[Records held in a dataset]
** Begin **
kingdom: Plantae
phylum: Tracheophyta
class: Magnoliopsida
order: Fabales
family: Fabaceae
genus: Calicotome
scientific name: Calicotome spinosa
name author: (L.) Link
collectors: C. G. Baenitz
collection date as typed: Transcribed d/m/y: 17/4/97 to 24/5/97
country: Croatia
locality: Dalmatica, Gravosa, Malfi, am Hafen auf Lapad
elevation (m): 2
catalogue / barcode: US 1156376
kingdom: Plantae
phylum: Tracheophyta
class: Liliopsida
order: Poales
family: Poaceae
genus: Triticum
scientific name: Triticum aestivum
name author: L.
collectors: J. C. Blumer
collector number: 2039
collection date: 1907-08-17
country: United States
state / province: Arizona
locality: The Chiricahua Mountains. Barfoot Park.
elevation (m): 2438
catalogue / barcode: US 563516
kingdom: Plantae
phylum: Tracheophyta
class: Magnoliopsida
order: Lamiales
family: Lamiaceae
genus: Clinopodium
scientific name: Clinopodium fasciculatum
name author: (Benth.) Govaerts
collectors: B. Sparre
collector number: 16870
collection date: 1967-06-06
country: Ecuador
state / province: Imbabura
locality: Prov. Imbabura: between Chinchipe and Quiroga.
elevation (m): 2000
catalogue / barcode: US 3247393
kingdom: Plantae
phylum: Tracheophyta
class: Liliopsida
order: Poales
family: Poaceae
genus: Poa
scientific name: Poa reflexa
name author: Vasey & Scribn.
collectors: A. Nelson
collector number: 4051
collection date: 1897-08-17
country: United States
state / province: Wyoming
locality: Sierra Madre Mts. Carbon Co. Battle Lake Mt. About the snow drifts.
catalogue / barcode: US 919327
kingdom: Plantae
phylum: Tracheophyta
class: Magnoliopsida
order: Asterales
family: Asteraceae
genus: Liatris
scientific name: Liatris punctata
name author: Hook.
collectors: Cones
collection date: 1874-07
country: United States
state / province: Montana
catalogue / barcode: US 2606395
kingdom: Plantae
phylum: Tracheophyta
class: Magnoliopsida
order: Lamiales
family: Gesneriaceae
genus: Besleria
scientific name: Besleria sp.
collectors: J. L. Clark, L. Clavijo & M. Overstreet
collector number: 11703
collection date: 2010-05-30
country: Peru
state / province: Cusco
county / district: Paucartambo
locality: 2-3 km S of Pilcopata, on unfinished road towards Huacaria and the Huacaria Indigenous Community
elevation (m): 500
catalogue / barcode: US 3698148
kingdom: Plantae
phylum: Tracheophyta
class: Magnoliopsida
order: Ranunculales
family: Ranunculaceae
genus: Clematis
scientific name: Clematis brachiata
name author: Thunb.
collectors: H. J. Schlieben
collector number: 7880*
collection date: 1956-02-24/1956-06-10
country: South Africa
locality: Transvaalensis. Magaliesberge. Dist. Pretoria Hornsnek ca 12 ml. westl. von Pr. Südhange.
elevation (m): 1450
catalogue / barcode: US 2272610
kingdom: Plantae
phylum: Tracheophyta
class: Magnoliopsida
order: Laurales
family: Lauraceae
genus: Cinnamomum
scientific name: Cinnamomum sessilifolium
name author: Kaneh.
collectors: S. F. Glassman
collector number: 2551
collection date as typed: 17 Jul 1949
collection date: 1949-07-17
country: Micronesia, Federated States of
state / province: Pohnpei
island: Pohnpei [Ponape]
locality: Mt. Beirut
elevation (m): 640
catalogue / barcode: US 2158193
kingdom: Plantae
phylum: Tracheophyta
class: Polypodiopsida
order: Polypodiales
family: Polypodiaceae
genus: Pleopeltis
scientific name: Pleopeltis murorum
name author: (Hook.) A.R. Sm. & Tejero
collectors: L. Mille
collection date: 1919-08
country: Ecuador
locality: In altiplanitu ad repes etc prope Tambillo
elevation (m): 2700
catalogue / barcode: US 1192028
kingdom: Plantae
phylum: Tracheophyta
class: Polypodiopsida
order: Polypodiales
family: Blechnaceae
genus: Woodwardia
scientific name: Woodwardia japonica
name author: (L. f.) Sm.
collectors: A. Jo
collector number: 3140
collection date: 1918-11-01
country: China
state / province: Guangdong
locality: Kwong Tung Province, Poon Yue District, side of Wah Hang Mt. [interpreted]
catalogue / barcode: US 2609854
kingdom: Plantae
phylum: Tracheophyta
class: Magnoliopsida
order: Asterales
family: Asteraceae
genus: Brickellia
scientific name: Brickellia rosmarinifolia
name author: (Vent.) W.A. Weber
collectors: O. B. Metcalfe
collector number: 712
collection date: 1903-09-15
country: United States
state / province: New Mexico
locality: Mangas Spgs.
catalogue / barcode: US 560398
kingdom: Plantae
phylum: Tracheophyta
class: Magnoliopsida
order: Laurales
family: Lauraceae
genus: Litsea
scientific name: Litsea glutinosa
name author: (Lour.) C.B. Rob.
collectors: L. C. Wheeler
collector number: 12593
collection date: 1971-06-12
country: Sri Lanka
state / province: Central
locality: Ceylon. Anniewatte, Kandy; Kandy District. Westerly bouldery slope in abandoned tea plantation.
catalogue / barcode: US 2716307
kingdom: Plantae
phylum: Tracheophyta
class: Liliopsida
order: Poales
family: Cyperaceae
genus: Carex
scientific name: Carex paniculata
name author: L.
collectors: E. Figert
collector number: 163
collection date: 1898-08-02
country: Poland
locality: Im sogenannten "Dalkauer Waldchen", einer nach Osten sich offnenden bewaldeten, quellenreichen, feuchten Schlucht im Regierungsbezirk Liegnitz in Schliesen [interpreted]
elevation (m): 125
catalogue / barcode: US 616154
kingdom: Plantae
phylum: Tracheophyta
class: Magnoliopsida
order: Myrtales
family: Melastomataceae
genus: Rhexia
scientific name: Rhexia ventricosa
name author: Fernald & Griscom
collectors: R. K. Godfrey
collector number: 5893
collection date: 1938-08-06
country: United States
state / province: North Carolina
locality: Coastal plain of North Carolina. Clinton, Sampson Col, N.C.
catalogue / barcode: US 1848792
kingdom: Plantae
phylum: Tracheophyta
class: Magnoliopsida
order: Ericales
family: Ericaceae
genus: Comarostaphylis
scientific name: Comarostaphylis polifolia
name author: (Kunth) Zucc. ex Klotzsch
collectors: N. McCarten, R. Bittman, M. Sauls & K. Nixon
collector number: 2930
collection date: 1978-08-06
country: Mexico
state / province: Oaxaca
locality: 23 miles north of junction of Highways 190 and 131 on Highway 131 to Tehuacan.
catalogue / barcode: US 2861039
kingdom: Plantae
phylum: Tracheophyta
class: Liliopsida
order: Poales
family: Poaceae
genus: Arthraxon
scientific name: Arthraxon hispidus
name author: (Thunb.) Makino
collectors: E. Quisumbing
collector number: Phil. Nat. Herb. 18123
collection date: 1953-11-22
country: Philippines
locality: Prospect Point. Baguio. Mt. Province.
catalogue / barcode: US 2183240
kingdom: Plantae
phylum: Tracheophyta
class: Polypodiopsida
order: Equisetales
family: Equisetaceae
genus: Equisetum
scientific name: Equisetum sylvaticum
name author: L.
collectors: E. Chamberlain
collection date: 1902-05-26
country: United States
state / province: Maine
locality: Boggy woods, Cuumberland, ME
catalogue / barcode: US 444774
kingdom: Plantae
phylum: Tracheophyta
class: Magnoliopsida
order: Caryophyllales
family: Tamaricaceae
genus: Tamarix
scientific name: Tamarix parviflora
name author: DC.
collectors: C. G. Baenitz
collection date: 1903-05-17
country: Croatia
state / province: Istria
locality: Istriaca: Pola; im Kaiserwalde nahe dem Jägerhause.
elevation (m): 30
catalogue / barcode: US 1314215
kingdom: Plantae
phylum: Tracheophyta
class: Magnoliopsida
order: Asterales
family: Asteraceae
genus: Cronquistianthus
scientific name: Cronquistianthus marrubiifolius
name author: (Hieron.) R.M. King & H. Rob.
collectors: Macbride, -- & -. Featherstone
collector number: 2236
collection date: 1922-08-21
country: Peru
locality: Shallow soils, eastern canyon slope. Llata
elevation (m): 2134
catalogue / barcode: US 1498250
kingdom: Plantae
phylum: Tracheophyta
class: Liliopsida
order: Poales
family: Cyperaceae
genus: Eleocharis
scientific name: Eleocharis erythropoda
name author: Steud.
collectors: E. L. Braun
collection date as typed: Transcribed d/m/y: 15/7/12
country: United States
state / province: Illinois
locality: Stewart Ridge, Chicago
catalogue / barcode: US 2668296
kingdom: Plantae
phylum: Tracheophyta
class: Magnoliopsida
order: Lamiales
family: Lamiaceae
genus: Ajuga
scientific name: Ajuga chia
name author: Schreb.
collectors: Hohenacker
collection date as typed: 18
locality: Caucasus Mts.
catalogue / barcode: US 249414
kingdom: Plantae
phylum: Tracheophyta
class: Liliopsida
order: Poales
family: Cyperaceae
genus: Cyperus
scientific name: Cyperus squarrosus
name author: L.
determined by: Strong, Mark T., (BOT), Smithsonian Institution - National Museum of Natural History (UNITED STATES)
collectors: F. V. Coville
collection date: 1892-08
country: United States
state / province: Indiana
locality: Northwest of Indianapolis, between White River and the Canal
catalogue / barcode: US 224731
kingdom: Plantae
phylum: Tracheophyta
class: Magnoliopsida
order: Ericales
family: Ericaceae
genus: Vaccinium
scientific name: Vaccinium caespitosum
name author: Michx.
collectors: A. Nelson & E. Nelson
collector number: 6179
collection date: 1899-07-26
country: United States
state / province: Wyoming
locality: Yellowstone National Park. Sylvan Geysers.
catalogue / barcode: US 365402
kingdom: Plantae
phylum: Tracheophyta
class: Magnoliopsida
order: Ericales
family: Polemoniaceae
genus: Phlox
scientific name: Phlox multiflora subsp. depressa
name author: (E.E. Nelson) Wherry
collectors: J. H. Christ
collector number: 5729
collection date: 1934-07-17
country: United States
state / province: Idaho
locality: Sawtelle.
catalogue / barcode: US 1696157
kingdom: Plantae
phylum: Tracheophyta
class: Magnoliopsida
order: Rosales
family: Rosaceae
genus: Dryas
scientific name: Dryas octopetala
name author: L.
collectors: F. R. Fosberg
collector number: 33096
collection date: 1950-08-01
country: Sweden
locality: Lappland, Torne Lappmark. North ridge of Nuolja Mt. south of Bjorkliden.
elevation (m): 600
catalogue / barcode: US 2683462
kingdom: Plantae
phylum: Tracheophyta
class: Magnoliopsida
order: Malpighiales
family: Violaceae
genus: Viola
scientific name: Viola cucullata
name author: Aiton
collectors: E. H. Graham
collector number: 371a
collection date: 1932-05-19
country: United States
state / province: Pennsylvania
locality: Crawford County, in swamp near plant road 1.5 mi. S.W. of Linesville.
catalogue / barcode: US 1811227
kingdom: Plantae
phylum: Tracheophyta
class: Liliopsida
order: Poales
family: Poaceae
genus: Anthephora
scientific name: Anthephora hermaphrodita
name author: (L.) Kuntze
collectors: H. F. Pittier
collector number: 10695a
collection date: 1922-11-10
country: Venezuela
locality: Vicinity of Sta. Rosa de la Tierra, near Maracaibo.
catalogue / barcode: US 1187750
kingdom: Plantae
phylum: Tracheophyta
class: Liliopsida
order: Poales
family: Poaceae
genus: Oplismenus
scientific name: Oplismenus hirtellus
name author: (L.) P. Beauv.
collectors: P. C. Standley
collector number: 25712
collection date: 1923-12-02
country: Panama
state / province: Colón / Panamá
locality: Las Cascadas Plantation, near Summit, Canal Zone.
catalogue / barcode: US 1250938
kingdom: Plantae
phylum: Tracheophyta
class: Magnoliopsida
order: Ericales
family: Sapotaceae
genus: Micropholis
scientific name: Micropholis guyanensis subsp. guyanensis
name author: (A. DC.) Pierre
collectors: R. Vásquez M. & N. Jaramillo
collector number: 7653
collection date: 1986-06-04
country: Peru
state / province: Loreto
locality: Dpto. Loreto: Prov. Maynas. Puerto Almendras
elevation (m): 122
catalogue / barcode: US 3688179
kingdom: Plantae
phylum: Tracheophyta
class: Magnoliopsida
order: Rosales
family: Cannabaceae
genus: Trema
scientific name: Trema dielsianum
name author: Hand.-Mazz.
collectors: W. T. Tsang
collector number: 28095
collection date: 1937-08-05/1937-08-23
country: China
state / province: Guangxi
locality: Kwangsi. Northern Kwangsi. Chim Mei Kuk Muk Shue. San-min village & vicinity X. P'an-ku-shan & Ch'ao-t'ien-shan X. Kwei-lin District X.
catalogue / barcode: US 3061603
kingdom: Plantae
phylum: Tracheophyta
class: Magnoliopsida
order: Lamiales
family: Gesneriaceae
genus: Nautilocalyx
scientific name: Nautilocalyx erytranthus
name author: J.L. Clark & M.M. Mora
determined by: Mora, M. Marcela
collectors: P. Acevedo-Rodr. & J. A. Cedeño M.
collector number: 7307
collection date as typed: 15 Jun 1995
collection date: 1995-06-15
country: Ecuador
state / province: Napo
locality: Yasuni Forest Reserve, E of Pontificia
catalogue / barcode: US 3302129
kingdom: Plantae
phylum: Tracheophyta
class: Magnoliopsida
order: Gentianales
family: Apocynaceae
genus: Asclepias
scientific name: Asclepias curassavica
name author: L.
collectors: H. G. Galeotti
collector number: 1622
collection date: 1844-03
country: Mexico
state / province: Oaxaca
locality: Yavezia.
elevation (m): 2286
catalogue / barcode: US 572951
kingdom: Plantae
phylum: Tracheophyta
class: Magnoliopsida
** End **
_GIVEN TASK_
Copy everything from the start of the material down to the line containing "scientific name: Besleria sp.", with both ends included and every line reproduced verbatim.

_EXPECTED ANSWER_
kingdom: Plantae
phylum: Tracheophyta
class: Magnoliopsida
order: Fabales
family: Fabaceae
genus: Calicotome
scientific name: Calicotome spinosa
name author: (L.) Link
collectors: C. G. Baenitz
collection date as typed: Transcribed d/m/y: 17/4/97 to 24/5/97
country: Croatia
locality: Dalmatica, Gravosa, Malfi, am Hafen auf Lapad
elevation (m): 2
catalogue / barcode: US 1156376
kingdom: Plantae
phylum: Tracheophyta
class: Liliopsida
order: Poales
family: Poaceae
genus: Triticum
scientific name: Triticum aestivum
name author: L.
collectors: J. C. Blumer
collector number: 2039
collection date: 1907-08-17
country: United States
state / province: Arizona
locality: The Chiricahua Mountains. Barfoot Park.
elevation (m): 2438
catalogue / barcode: US 563516
kingdom: Plantae
phylum: Tracheophyta
class: Magnoliopsida
order: Lamiales
family: Lamiaceae
genus: Clinopodium
scientific name: Clinopodium fasciculatum
name author: (Benth.) Govaerts
collectors: B. Sparre
collector number: 16870
collection date: 1967-06-06
country: Ecuador
state / province: Imbabura
locality: Prov. Imbabura: between Chinchipe and Quiroga.
elevation (m): 2000
catalogue / barcode: US 3247393
kingdom: Plantae
phylum: Tracheophyta
class: Liliopsida
order: Poales
family: Poaceae
genus: Poa
scientific name: Poa reflexa
name author: Vasey & Scribn.
collectors: A. Nelson
collector number: 4051
collection date: 1897-08-17
country: United States
state / province: Wyoming
locality: Sierra Madre Mts. Carbon Co. Battle Lake Mt. About the snow drifts.
catalogue / barcode: US 919327
kingdom: Plantae
phylum: Tracheophyta
class: Magnoliopsida
order: Asterales
family: Asteraceae
genus: Liatris
scientific name: Liatris punctata
name author: Hook.
collectors: Cones
collection date: 1874-07
country: United States
state / province: Montana
catalogue / barcode: US 2606395
kingdom: Plantae
phylum: Tracheophyta
class: Magnoliopsida
order: Lamiales
family: Gesneriaceae
genus: Besleria
scientific name: Besleria sp.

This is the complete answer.